Гитлер мастерски владел искусством манипулировать генералами. Хотя большинство командиров 6-й армии не были убежденными нацистами, они тем не менее оставались верны фюреру или хотя бы делали вид, что верны. Например, письмо, написанное 20 апреля, датировалось «днем рождения фюрера», а открытки заканчивались фразой «Да здравствует фюрер!».
При этом высшие офицеры могли сохранять свою независимость и служебное положение, используя исключительно военные, а не политические доводы. Генерал-полковник Карл Штрекер, командир 11-го корпуса, бесстрашный старый вояка, всегда дистанцировался от нацистского режима. Свои обращения к солдатам он подписывал: «С нами Бог! Мы верим в победу! Вперед, мои доблестные воины!»[111]
Что намного важнее, Штрекер лично отменял противозаконные приказы вышестоящего начальства. Как-то раз он даже лично объехал все части, проверяя, что офицеры его поняли. Начальником штаба он взял к себе Гроскурта, и они вдвоем руководили обороной последней окруженной под Сталинградом группировки, верные не фюреру, а своему воинскому долгу.Вопреки всем законам войны, красноармейцам, сдавшимся в плен, вовсе не гарантировалась жизнь. На третий день вторжения на Украину Август фон Кагенек, командир разведывательного подразделения 9-й танковой дивизии, увидел из башни своей бронемашины трупы, лежащие ровной линией под деревьями вдоль проселочной дороги, в одном и том же положении – лицом вниз.[112]
Совершенно очевидно, что никто из них не погиб в бою. Нацистская пропаганда призывала солдат убивать, играя одновременно на ненависти и присущих любому человеку страхах, но в то же время постоянно напоминала, что они доблестные германские воины. Результатом такого сочетания стало мощнейшее разрушительное воздействие на психику, ибо это была попытка контролировать внешние проявления осмотрительности, порождающей самые непредсказуемые реакции. В первую очередь геббельсовская пропаганда раздувала страх оказаться в плену. «Мы боялись, – признался Кагенек, – боялись попасть в руки к русским, несомненно жаждущим отомстить за наше внезапное нападение».[113]Офицеры вермахта, сохранившие понятие о воинской чести, приходили в ужас, узнав о том, что солдаты, развлекаясь, стреляют по колоннам советских пленных, бредущих в немецкий тыл. Отношение к этим бесконечным колоннам побежденных людей, страдающих в летний зной от голода и нестерпимой жажды, в бурых от пятен крови гимнастерках и пилотках, покрытых пылью, было немногим лучше, чем к стадам животных. Один итальянский журналист, увидевший много таких колонн, писал: «Большинство пленных ранены. Раны не перевязаны, лица покрыты спекшейся кровью и грязью, форма разорвана, руки черные. Они идут медленно, поддерживая друг друга».[114]

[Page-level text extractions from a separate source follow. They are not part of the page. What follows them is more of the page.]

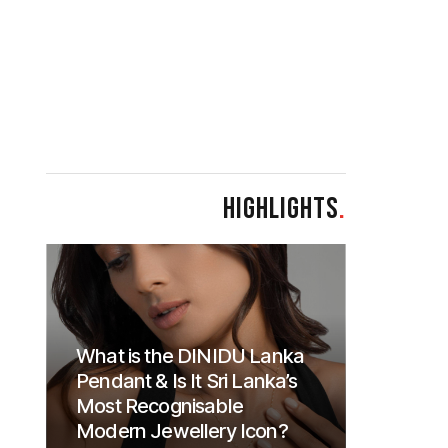
HIGHLIGHTS
.
What is the DINIDU Lanka
Pendant & Is It Sri Lanka’s
Most Recognisable
Modern Jewellery Icon?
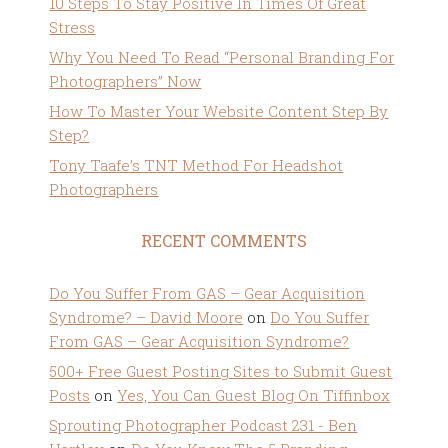
10 Steps To Stay Positive In Times Of Great
Stress
Why You Need To Read “Personal Branding For
Photographers” Now
How To Master Your Website Content Step By
Step?
Tony Taafe’s TNT Method For Headshot
Photographers
RECENT COMMENTS
Do You Suffer From GAS – Gear Acquisition
Syndrome? – David Moore
on
Do You Suffer
From GAS – Gear Acquisition Syndrome?
500+ Free Guest Posting Sites to Submit Guest
Posts
on
Yes, You Can Guest Blog On Tiffinbox
Sprouting Photographer Podcast 231 - Ben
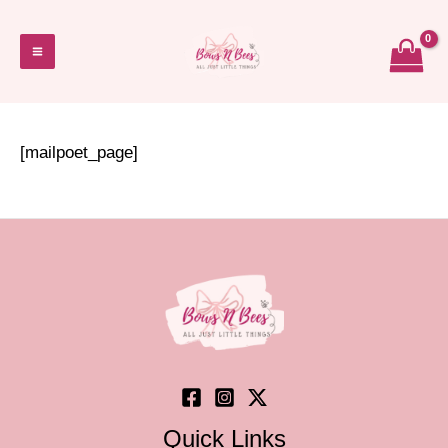
Skip
to
Main
content
Menu
[mailpoet_page]
Quick Links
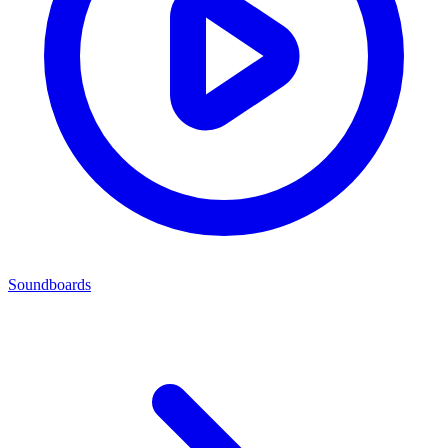
Soundboards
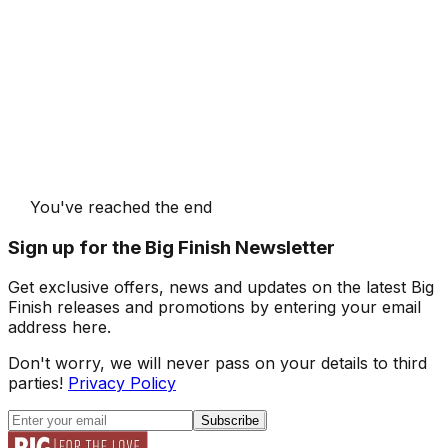
You've reached the end
Sign up for the Big Finish Newsletter
Get exclusive offers, news and updates on the latest Big
Finish releases and promotions by entering your email
address here.
Don't worry, we will never pass on your details to third
parties!
Privacy Policy
Subscribe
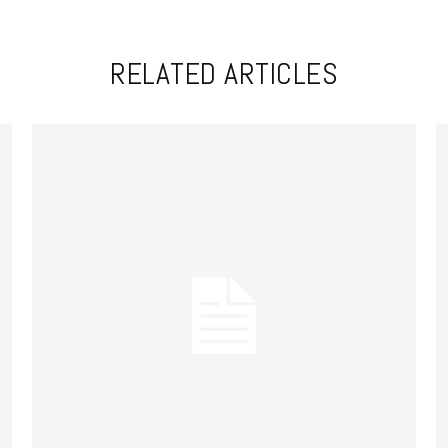
RELATED ARTICLES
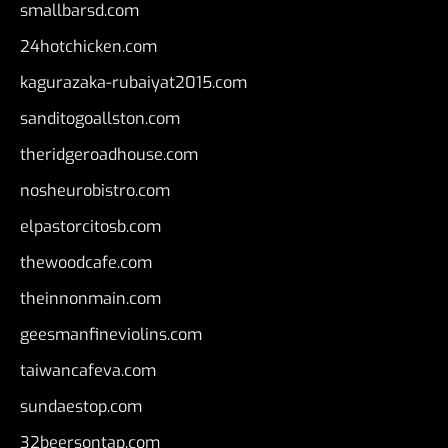
smallbarsd.com
24hotchicken.com
kagurazaka-rubaiyat2015.com
sanditogoallston.com
theridgeroadhouse.com
nosheurobistro.com
elpastorcitosb.com
thewoodcafe.com
theinnonmain.com
geesmanfineviolins.com
taiwancafeva.com
sundaestop.com
32beersontap.com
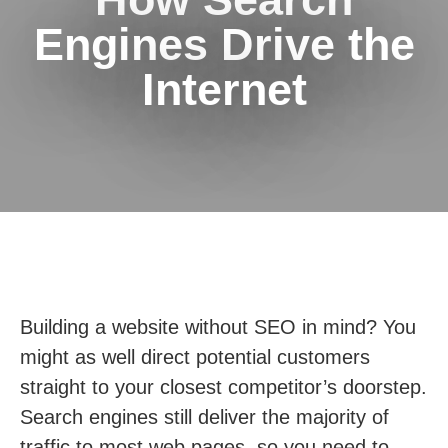
Engines Drive the
Internet
Building a website without SEO in mind? You
might as well direct potential customers
straight to your closest competitor’s doorstep.
Search engines still deliver the majority of
traffic to most web pages, so you need to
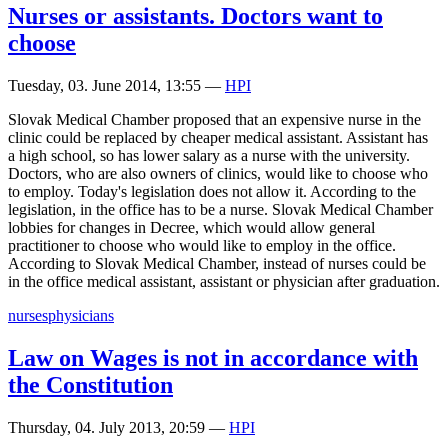
Nurses or assistants. Doctors want to
choose
Tuesday, 03. June 2014, 13:55
—
HPI
Slovak Medical Chamber proposed that an expensive nurse in the
clinic could be replaced by cheaper medical assistant. Assistant has
a high school, so has lower salary as a nurse with the university.
Doctors, who are also owners of clinics, would like to choose who
to employ. Today's legislation does not allow it. According to the
legislation, in the office has to be a nurse. Slovak Medical Chamber
lobbies for changes in Decree, which would allow general
practitioner to choose who would like to employ in the office.
According to Slovak Medical Chamber, instead of nurses could be
in the office medical assistant, assistant or physician after graduation.
nurses
physicians
Law on Wages is not in accordance with
the Constitution
Thursday, 04. July 2013, 20:59
—
HPI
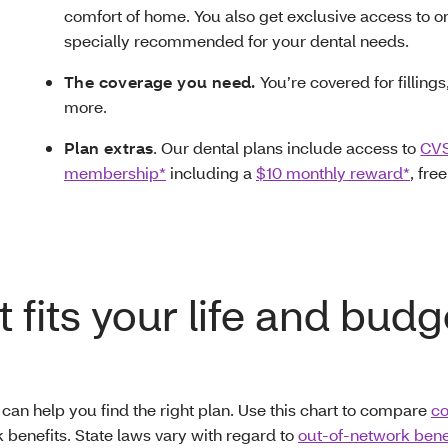
comfort of home. You also get exclusive access to o
specially recommended for your dental needs.
The coverage you need.
You’re covered for filling
more.
Plan extras
. Our dental plans include access to
CVS
membership*
including a
$10 monthly reward*
, fre
 fits your life and budg
 can help you find the right plan. Use this chart to compare
co
 benefits. State laws vary with regard to
out-of-network benef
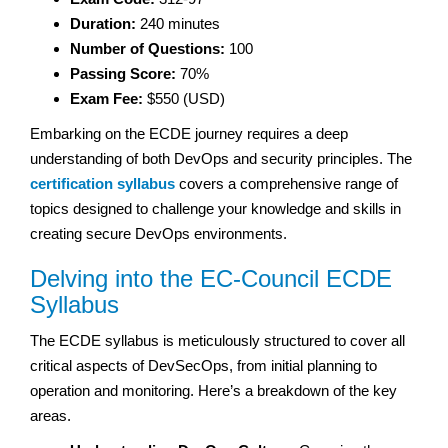
Duration:
240 minutes
Number of Questions:
100
Passing Score:
70%
Exam Fee:
$550 (USD)
Embarking on the ECDE journey requires a deep
understanding of both DevOps and security principles. The
certification syllabus
covers a comprehensive range of
topics designed to challenge your knowledge and skills in
creating secure DevOps environments.
Delving into the EC-Council ECDE
Syllabus
The ECDE syllabus is meticulously structured to cover all
critical aspects of DevSecOps, from initial planning to
operation and monitoring. Here’s a breakdown of the key
areas.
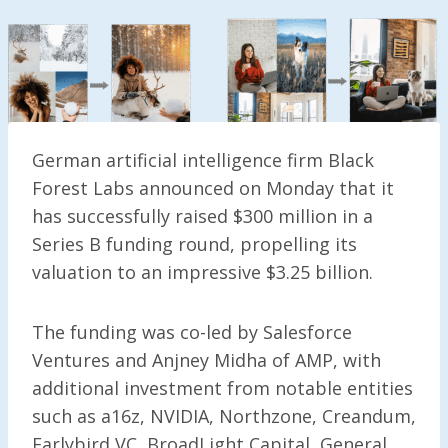
German artificial intelligence firm Black
Forest Labs announced on Monday that it
has successfully raised $300 million in a
Series B funding round, propelling its
valuation to an impressive $3.25 billion.
The funding was co-led by Salesforce
Ventures and Anjney Midha of AMP, with
additional investment from notable entities
such as a16z, NVIDIA, Northzone, Creandum,
Earlybird VC, BroadLight Capital, General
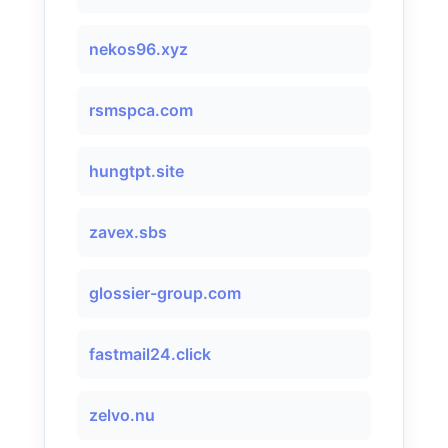
nekos96.xyz
rsmspca.com
hungtpt.site
zavex.sbs
glossier-group.com
fastmail24.click
zelvo.nu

Раненые не получали никакой медицинской помощи. Тех, кто не мог идти или валился с ног от изнеможения, пристреливали. Советских военнопленных запрещалось перевозить на немецких военных грузовиках из опасения, что после них там могут остаться вши и блохи. Нельзя не напомнить и о том, что 3 сентября 1941 года 600 советских военнопленных были умерщвлены в концлагере Освенцим.[115] Это стало первым опытом применения газа «циклон Б».У тех, кто в конце концов все-таки добирался до лагерей для военнопленных, шансы выжить были не очень высоки – из трех человек в живых оставался один. А всего из 5,7 миллиона солдат и офицеров Красной армии, попавших в плен, от болезней, холода, голода, побоев и непосильного труда в немецких лагерях умерли более 3 миллионов человек. Участь военнопленных – это прерогатива самой германской армии, а не СС или какой-либо другой нацистской структуры. Впрочем, стоит ли удивляться такому отношению к нормам международного права, если вспомнить о кайзере Вильгельме II, заявившем в 1914 году, что 90 000 русских солдат, взятых в плен под Танненбергом, «нужно оставить умирать с голода».[116]
В январе 1942 года в ходе контрнаступления на Южном фронте войска Тимошенко освободили лагерь для военнопленных у Лозовой. Советские солдаты увидели страшную картину. Пленные красноармейцы умирали от холода, голода и жестокого обращения.[117]
Юрий Максимов, боец 127-й стрелковой дивизии, попавший в плен осенью 1941 года, свидетельствует, что в этом так называемом лагере не было даже бараков – лишь голый пустырь, обнесенный колючей проволокой. 18 000 человек кормили из 12 котлов. Когда дежурные охранники давали пленным команду идти за едой, пулеметчики расстреливали тех, кто бросался к котлам бегом, а тела убитых оставались лежать в течение нескольких дней в назидание остальным.[118]